(Document understanding data)
========

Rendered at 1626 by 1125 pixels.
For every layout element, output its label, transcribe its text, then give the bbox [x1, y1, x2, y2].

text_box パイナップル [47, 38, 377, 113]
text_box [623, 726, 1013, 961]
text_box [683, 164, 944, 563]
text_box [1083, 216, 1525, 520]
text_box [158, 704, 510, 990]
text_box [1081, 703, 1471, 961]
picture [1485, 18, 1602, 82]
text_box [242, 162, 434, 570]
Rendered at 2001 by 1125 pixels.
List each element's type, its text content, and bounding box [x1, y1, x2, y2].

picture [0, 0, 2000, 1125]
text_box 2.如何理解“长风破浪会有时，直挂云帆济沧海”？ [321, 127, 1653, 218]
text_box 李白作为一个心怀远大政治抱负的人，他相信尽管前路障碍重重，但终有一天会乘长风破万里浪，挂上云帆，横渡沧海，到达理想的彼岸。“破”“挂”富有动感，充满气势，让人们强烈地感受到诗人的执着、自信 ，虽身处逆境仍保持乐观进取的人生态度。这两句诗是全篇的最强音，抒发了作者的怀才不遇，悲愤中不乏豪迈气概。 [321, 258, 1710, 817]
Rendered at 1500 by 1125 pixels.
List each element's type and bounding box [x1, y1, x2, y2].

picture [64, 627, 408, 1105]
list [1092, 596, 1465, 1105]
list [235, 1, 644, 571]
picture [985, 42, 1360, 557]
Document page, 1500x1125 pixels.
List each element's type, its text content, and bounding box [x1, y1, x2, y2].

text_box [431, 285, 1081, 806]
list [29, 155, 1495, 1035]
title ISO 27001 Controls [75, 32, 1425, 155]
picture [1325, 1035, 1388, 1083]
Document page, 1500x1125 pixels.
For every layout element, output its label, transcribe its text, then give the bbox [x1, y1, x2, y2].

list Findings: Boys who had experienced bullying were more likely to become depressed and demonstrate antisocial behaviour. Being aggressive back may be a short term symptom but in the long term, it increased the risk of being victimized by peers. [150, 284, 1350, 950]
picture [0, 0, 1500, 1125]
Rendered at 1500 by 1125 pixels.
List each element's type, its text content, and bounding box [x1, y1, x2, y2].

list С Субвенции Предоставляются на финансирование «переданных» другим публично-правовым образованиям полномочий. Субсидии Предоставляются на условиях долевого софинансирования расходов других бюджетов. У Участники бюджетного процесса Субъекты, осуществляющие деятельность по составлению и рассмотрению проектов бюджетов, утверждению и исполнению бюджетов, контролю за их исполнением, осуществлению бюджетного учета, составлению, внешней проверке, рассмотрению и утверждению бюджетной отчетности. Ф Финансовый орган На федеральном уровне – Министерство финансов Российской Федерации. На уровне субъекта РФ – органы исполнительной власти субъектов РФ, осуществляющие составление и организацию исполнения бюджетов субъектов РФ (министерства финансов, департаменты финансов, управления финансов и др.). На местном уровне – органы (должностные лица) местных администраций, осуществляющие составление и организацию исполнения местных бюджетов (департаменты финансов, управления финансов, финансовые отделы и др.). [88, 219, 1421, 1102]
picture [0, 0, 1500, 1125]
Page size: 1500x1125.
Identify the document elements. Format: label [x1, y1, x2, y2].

========

▸ **Assignment**: Return, from the data, each line that has the word "Rendered" in it.

▸ **Task solution**:
Rendered at 1626 by 1125 pixels.
Rendered at 2001 by 1125 pixels.
Rendered at 1500 by 1125 pixels.
Rendered at 1500 by 1125 pixels.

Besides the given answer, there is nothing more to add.